Cascavel e Paraná - Era o ano de 1753 – A Academia de Dijon, para prêmio do ano seguinte, decidiu propor a questão: “Qual a origem da desigualdade entre os homens e, será ela permitida pela lei natural?” Rousseau decidiu participar outra vez – como era seu costume – e, para se concentrar melhor resolveu fixar-se numa floresta, bem afastada de Paris e dos demais, para evitar outras influências em seus pensamentos. O tema era sério, importante, afinal, filósofos à época haviam destruído a ideia tradicional de uma criação do estado social por Deus e difundiram as ideias de uma evolução natural do homem e das sociedades.

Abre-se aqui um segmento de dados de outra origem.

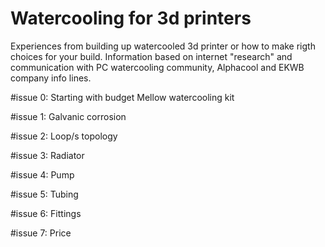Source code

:# Watercooling for 3d printers
Experiences from building up watercooled 3d printer or how to make rigth choices for your build. Information based on internet "research" and communication with PC watercooling community, Alphacool and EKWB company info lines.

#issue 0: Starting with budget Mellow watercooling kit

#issue 1: Galvanic corrosion

#issue 2: Loop/s topology

#issue 3: Radiator

#issue 4: Pump

#issue 5: Tubing

#issue 6: Fittings

#issue 7: Price


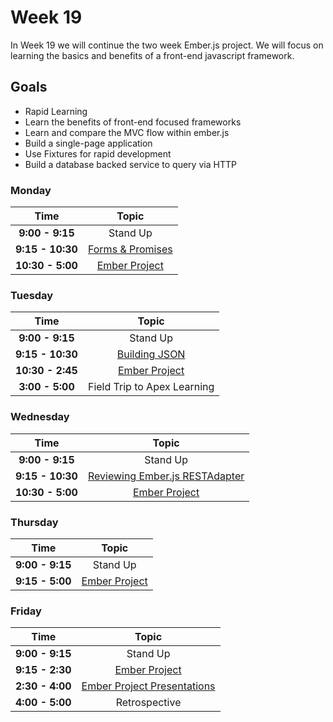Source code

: # Week 19

In Week 19 we will continue the two week Ember.js project. We will focus on learning the basics and benefits of a front-end javascript framework.

## Goals
- Rapid Learning
- Learn the benefits of front-end focused frameworks
- Learn and compare the MVC flow within ember.js
- Build a single-page application
- Use Fixtures for rapid development
- Build a database backed service to query via HTTP

### Monday

| Time             | Topic                                              |
|:----------------:|:--------------------------------------------------:|
| **9:00 - 9:15**  | Stand Up                                           |
| **9:15 - 10:30**  | [Forms & Promises](monday/ember-forms-and-promises.md)     |
| **10:30 - 5:00**  | [Ember Project](ember-project.md)         |

### Tuesday

| Time             | Topic                                  |
|:----------------:|:--------------------------------------:|
| **9:00 - 9:15**  | Stand Up                                           |
| **9:15 - 10:30**  | [Building JSON](tuesday/building-json.md)     |
| **10:30 - 2:45**  | [Ember Project](ember-project.md)         |
| **3:00 - 5:00**  | Field Trip to Apex Learning        |

### Wednesday

| Time              | Topic                                            |
|:-----------------:|:------------------------------------------------:|
| **9:00 - 9:15**  | Stand Up                                           |
| **9:15 - 10:30**  | [Reviewing Ember.js RESTAdapter](wednesday/RESTAdapter.md)     |
| **10:30 - 5:00**  | [Ember Project](ember-project.md)         |

### Thursday

| Time             | Topic                                                    |
|:----------------:|:--------------------------------------------------------:|
| **9:00 - 9:15**  | Stand Up                                                 |
| **9:15 - 5:00**  | [Ember Project](ember-project.md)         |

### Friday

| Time             | Topic                                                    |
|:----------------:|:--------------------------------------------------------:|
| **9:00 - 9:15**  | Stand Up                                                 |
| **9:15 - 2:30**  | [Ember Project](ember-project.md)         |
| **2:30 - 4:00**  | [Ember Project Presentations](ember-project.md)         |
| **4:00 - 5:00**  | Retrospective         |

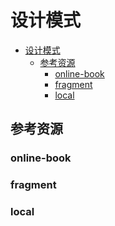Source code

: # 设计模式

<!--ts-->
* [设计模式](#设计模式)
   * [参考资源](#参考资源)
      * [online-book](#online-book)
      * [fragment](#fragment)
      * [local](#local)

<!-- Created by https://github.com/ekalinin/github-markdown-toc -->
<!-- Added by: runner, at: Tue Jul 19 07:02:24 UTC 2022 -->

<!--te-->

## 参考资源

### online-book

### fragment

### local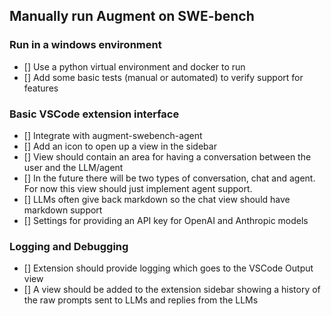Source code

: ## Manually run Augment on SWE-bench

### Run in a windows environment

- [] Use a python virtual environment and docker to run
- [] Add some basic tests (manual or automated) to verify support for features

### Basic VSCode extension interface

- [] Integrate with augment-swebench-agent
- [] Add an icon to open up a view in the sidebar
- [] View should contain an area for having a conversation between the user and the LLM/agent
- [] In the future there will be two types of conversation, chat and agent. For now this view should just implement agent support.
- [] LLMs often give back markdown so the chat view should have markdown support
- [] Settings for providing an API key for OpenAI and Anthropic models

### Logging and Debugging

- [] Extension should provide logging which goes to the VSCode Output view
- [] A view should be added to the extension sidebar showing a history of the raw prompts sent to LLMs and replies from the LLMs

A essência disso aponta: “O método consiste em reconstruir racionalmente a história humana em lugar de basear-se exclusivamente nos dados da geografia, da erudição e da teologia. Por aí se pode fazer um julgamento dessa história, justificando-a ou condenando-a”.

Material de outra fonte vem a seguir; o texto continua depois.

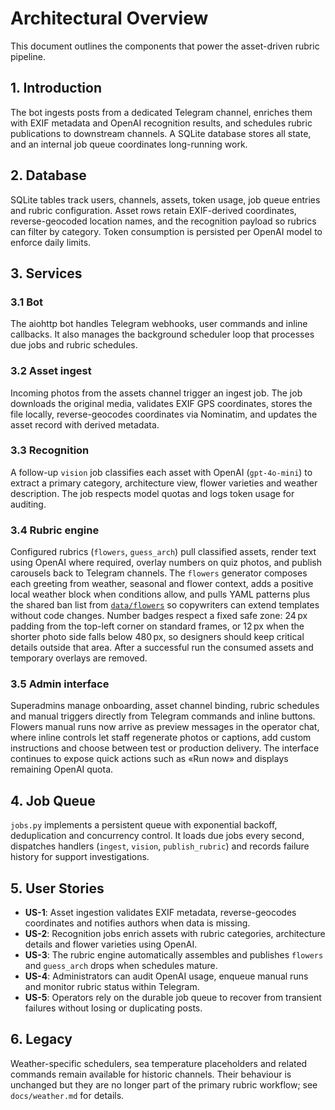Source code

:# Architectural Overview

This document outlines the components that power the asset-driven rubric pipeline.

## 1. Introduction
The bot ingests posts from a dedicated Telegram channel, enriches them with EXIF metadata and OpenAI recognition results, and schedules rubric publications to downstream channels. A SQLite database stores all state, and an internal job queue coordinates long-running work.

## 2. Database
SQLite tables track users, channels, assets, token usage, job queue entries and rubric configuration. Asset rows retain EXIF-derived coordinates, reverse-geocoded location names, and the recognition payload so rubrics can filter by category. Token consumption is persisted per OpenAI model to enforce daily limits.

## 3. Services
### 3.1 Bot
The aiohttp bot handles Telegram webhooks, user commands and inline callbacks. It also manages the background scheduler loop that processes due jobs and rubric schedules.

### 3.2 Asset ingest
Incoming photos from the assets channel trigger an ingest job. The job downloads the original media, validates EXIF GPS coordinates, stores the file locally, reverse-geocodes coordinates via Nominatim, and updates the asset record with derived metadata.

### 3.3 Recognition
A follow-up `vision` job classifies each asset with OpenAI (`gpt-4o-mini`) to extract a primary category, architecture view, flower varieties and weather description. The job respects model quotas and logs token usage for auditing.

### 3.4 Rubric engine
Configured rubrics (`flowers`, `guess_arch`) pull classified assets, render text using OpenAI where required, overlay numbers on quiz photos, and publish carousels back to Telegram channels. The `flowers` generator composes each greeting from weather, seasonal and flower context, adds a positive local weather block when conditions allow, and pulls YAML patterns plus the shared ban list from [`data/flowers`](data/flowers) so copywriters can extend templates without code changes. Number badges respect a fixed safe zone: 24 px padding from the top-left corner on standard frames, or 12 px when the shorter photo side falls below 480 px, so designers should keep critical details outside that area. After a successful run the consumed assets and temporary overlays are removed.

### 3.5 Admin interface
Superadmins manage onboarding, asset channel binding, rubric schedules and manual triggers directly from Telegram commands and inline buttons. Flowers manual runs now arrive as preview messages in the operator chat, where inline controls let staff regenerate photos or captions, add custom instructions and choose between test or production delivery. The interface continues to expose quick actions such as «Run now» and displays remaining OpenAI quota.

## 4. Job Queue
`jobs.py` implements a persistent queue with exponential backoff, deduplication and concurrency control. It loads due jobs every second, dispatches handlers (`ingest`, `vision`, `publish_rubric`) and records failure history for support investigations.

## 5. User Stories
- **US-1**: Asset ingestion validates EXIF metadata, reverse-geocodes coordinates and notifies authors when data is missing.
- **US-2**: Recognition jobs enrich assets with rubric categories, architecture details and flower varieties using OpenAI.
- **US-3**: The rubric engine automatically assembles and publishes `flowers` and `guess_arch` drops when schedules mature.
- **US-4**: Administrators can audit OpenAI usage, enqueue manual runs and monitor rubric status within Telegram.
- **US-5**: Operators rely on the durable job queue to recover from transient failures without losing or duplicating posts.

## 6. Legacy
Weather-specific schedulers, sea temperature placeholders and related commands remain available for historic channels. Their behaviour is unchanged but they are no longer part of the primary rubric workflow; see `docs/weather.md` for details.
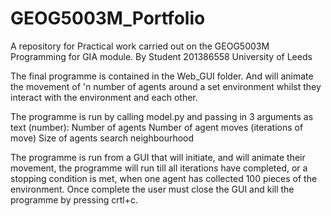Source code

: # GEOG5003M_Portfolio
 A repository for Practical work carried out on the GEOG5003M Programming for GIA module.
 By Student 201386558
 University of Leeds
 
The final programme is contained in the Web_GUI folder. And will animate the movement of 'n number of agents around a set environment whilst they interact with the environment and each other.

The programme is run by calling model.py and passing in 3 arguments as text (number):
	Number of agents
	Number of agent moves (iterations of move)
	Size of agents search neighbourhood

The programme is run from a GUI that will initiate, and will animate their movement, the programme will run till all iterations have completed,
or a stopping condition is met, when one agent has collected 100 pieces of the environment. 
Once complete the user must close the GUI and kill the programme by pressing crtl+c.
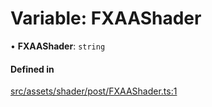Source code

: # Variable: FXAAShader

• **FXAAShader**: `string`

#### Defined in

[src/assets/shader/post/FXAAShader.ts:1](https://github.com/Orillusion/orillusion/blob/main/src/assets/shader/post/FXAAShader.ts#L1)
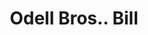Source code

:---
doi: 10.7916/D8BG4154
date_other: '1890'
date_other_textual: 1890-1899
form: printed ephemera
genre:
- Invoices
name:
- Odell Bros.
object_in_context_url: https://biggert.cul.columbia.edu/items/view/ave_biggert_01581
subject_hierarchical_geographic:
- Norfolk, Virginia, United States
subject_name:
- Odell Bros.
title: Odell Bros.. Bill
sort_title: Odell Bros.. Bill
call_number: ave_biggert_01581
coordinates:
- 36.916666666666664,-76.2
pid: ave_biggert_01581
identifiers: ave_biggert_01581
thumbnail: https://derivativo-3.library.columbia.edu/iiif/2/ldpd:343918/full/!256,256/0/native.jpg
permalink: "/items/ave_biggert_01581/"
layout: iiif-image-page
---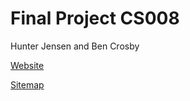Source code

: # Final Project CS008

Hunter Jensen and Ben Crosby

[Website](https://hjensen3.w3.uvm.edu/cs008/final/index.php)

[Sitemap](https://hjensen3.w3.uvm.edu/cs008/final/sitemap.php)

Nesse conteúdo da época aí exposto, hoje amplamente acessível a qualquer um de nós pela literatura, observamos que “as inteligências – quando inteligências” – prezavam com o máximo de correção – (se davam certo ou não é outra história) – o importante era a seriedade de tratamento na condução das coisas públicas e influenciáveis que se envolviam em povos – sociedades – raças – núcleos, e tudo o mais.

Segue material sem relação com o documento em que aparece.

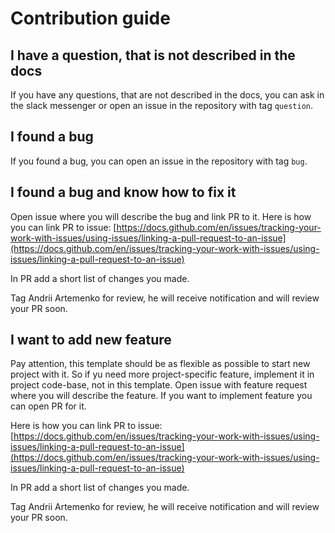 # Contribution guide

## I have a question, that is not described in the docs

If you have any questions, that are not described in the docs, you can ask in the slack messenger or open an issue in the repository with tag `question`.

## I found a bug

If you found a bug, you can open an issue in the repository with tag `bug`.

## I found a bug and know how to fix it

Open issue where you will describe the bug and link PR to it.
Here is how you can link PR to issue: [https://docs.github.com/en/issues/tracking-your-work-with-issues/using-issues/linking-a-pull-request-to-an-issue](https://docs.github.com/en/issues/tracking-your-work-with-issues/using-issues/linking-a-pull-request-to-an-issue)

In PR add a short list of changes you made.

Tag Andrii Artemenko for review, he will receive notification and will review your PR soon.

## I want to add new feature

Pay attention, this template should be as flexible as possible to start new project with it. So if yu need more project-specific feature, implement it in project code-base, not in this template.
Open issue with feature request where you will describe the feature. If you want to implement feature you can open PR for it.

Here is how you can link PR to issue: [https://docs.github.com/en/issues/tracking-your-work-with-issues/using-issues/linking-a-pull-request-to-an-issue](https://docs.github.com/en/issues/tracking-your-work-with-issues/using-issues/linking-a-pull-request-to-an-issue)

In PR add a short list of changes you made.

Tag Andrii Artemenko for review, he will receive notification and will review your PR soon.
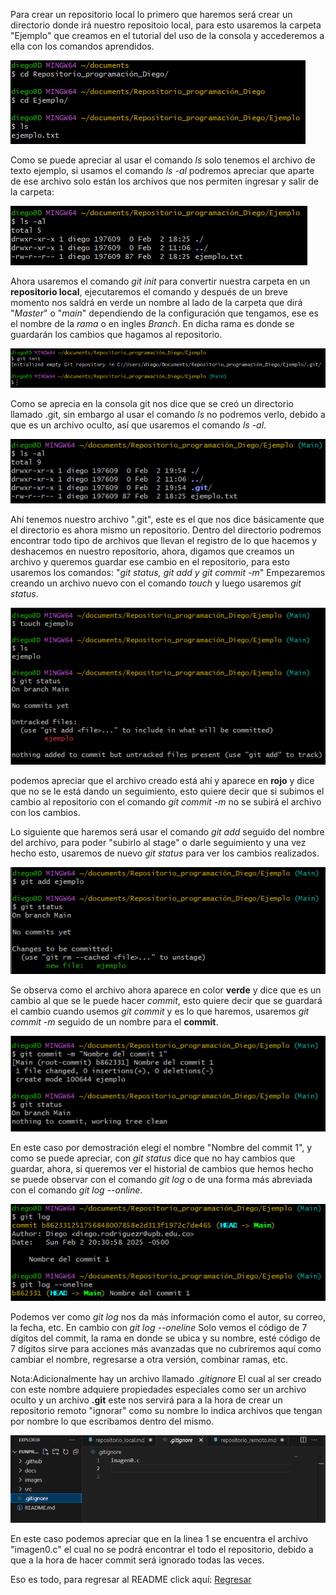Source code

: Para crear un repositorio local lo primero que haremos será crear un directorio donde irá nuestro repositoio local, para esto usaremos la carpeta "Ejemplo" que creamos en el tutorial del uso de la consola y accederemos a ella con los comandos aprendidos.

![RepL1](../images/REPLOCAL1.png)

Como se puede apreciar al usar el comando *ls* solo tenemos el archivo de texto ejemplo, si usamos el comando *ls -al* podremos apreciar que aparte de ese archivo solo están los archivos que nos permiten ingresar y salir de la carpeta: 

![RepL2](../images/ReLo2.png)

Ahora usaremos el comando *git init* para convertir nuestra carpeta en un **repositorio local**, ejecutaremos el comando y después de un breve momento nos saldrá en verde un nombre al lado de la carpeta que dirá "*Master*" o "*main*" dependiendo de la configuración que tengamos, ese es el nombre de la *rama* o en ingles *Branch*. En dicha rama es donde se guardarán los cambios que hagamos al repositorio.

![gitinit](../images/GitInit2.png)

Como se aprecia en la consola git nos dice que se creó un directorio llamado .git, sin embargo al usar el comando *ls* no podremos verlo, debido a que es un archivo oculto, así que usaremos el comando *ls -al*.

![lsalRL](../images/LSALRL.png)

Ahí tenemos nuestro archivo ".git", este es el que nos dice básicamente que el directorio es ahora mismo un repositorio. Dentro del directorio podremos encontrar todo tipo de archivos que llevan el registro de lo que hacemos y deshacemos en nuestro repositorio, ahora, digamos que creamos un archivo y queremos guardar ese cambio en el repositorio, para esto usaremos los comandos: "*git status, git add y git commit -m*" Empezaremos creando un archivo nuevo con el comando *touch* y luego usaremos *git status*.

![gitstatus](../images/GIT%20STATUS.png)

podemos apreciar que el archivo creado está ahí y aparece en **rojo** y dice que no se le está dando un seguimiento, esto quiere decir que si subimos el cambio al repositorio con el comando *git commit -m* no se subirá el archivo con los cambios.

Lo siguiente que haremos será usar el comando *git add* seguido del nombre del archivo, para poder "subirlo al stage" o darle seguimiento y una vez hecho esto, usaremos de nuevo *git status* para ver los cambios realizados.

![gitadd](../images/GITADD.png)

Se observa como el archivo ahora aparece en color **verde** y dice que es un cambio al que se le puede hacer *commit*, esto quiere decir que se guardará el cambio cuando usemos *git commit* y es lo que haremos, usaremos *git commit -m* seguido de un nombre para el **commit**.

![gitcommit](../images/Git%20commit.png)

En este caso por demostración elegí el nombre "Nombre del commit 1", y como se puede apreciar, con *git status* dice que no hay cambios que guardar, ahora, si queremos ver el historial de cambios que hemos hecho se puede observar con el comando *git log* o de una forma más abreviada con el comando *git log --online*.

![gitlog](../images/GITLOG.png)

Podemos ver como *git log* nos da más información como el autor, su correo, la fecha, etc. En cambio con *git log --oneline* Solo vemos el código de 7 dígitos del commit, la rama en donde se ubica y su nombre, esté código de 7 dígitos sirve para acciones más avanzadas que no cubriremos aquí como cambiar el nombre, regresarse a otra versión, combinar ramas, etc.

Nota:Adicionalmente hay un archivo llamado *.gitignore* El cual al ser creado con este nombre adquiere propiedades especiales como ser un archivo oculto y un archivo **.git** este nos servirá para a la hora de crear un repositorio remoto "ignorar" como su nombre lo indica archivos que tengan por nombre lo que escribamos dentro del mismo.

![Gititnore](../images/GITIGNORE.png)

En este caso podemos apreciar que en la linea 1 se encuentra el archivo "imagen0.c" el cual no se podrá encontrar el todo el repositorio, debido a que a la hora de hacer commit será ignorado todas las veces.

Eso es todo, para regresar al README click aquí: [Regresar](../README.md)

HOJE O QUE TEMOS: Irrefutavelmente, temos a imperiosa necessidade de “reconstruir a Constituição” que se transformou numa espécie de “catecismo” desprezado e atirado em prateleira de algum “sebo” (livros antigos) – Mas uma reconstrução levada a sério e por gente ajustada intelectual – ética – educada e culturalmente, ou seja, pensadores isolados desses que se conhece hoje na área. Precisamos de “notáveis”, sem ideologias e que tenham por ambição colocar a Nação nos trilhos da moral, dos escrúpulos e dos bons costumes, ou seja, precisamos hoje, principalmente, recuperar o que a República perdeu reconquistando o espeito que havia para com a sociedade, como o clima que recomendava aos intelectuais antigos a até se “isolarem em florestas” (como fez Rousseau) no sentido de não terem seus pensamentos prejudicados por influências nocivas, como hoje se constata na maioria dos seguimentos.
GRIFE
A falta de punição adequada é que estimula a ação dos ladrões de dinheiro público.
FOLHETINS
Dois urubus, no alto de um edifício, na churrasqueira. Telefonaram para o IAT e disseram que não podem fazer nada. Pra que serve esse órgão? Um dos urubus caiu e está todo machucado. Todo. Caiu sobre uma cerca elétrica. Como por telefone não adiantou a denúncia, vejamos se via jornal “produz efeito útil contra um clima inútil.”
MESA DE BAR
Como o IAT não resolve o caso dos urubus, registramos um conselho ao órgão: Transfiram os bichinhos para o escritório onde “os senhores dizem que operam” e ALI cuidem “dos bichinhos” com veterinário – água, comida e, por que não…? / – uns carinhos diários!
– Garçom… Mais uma gelada, por favor!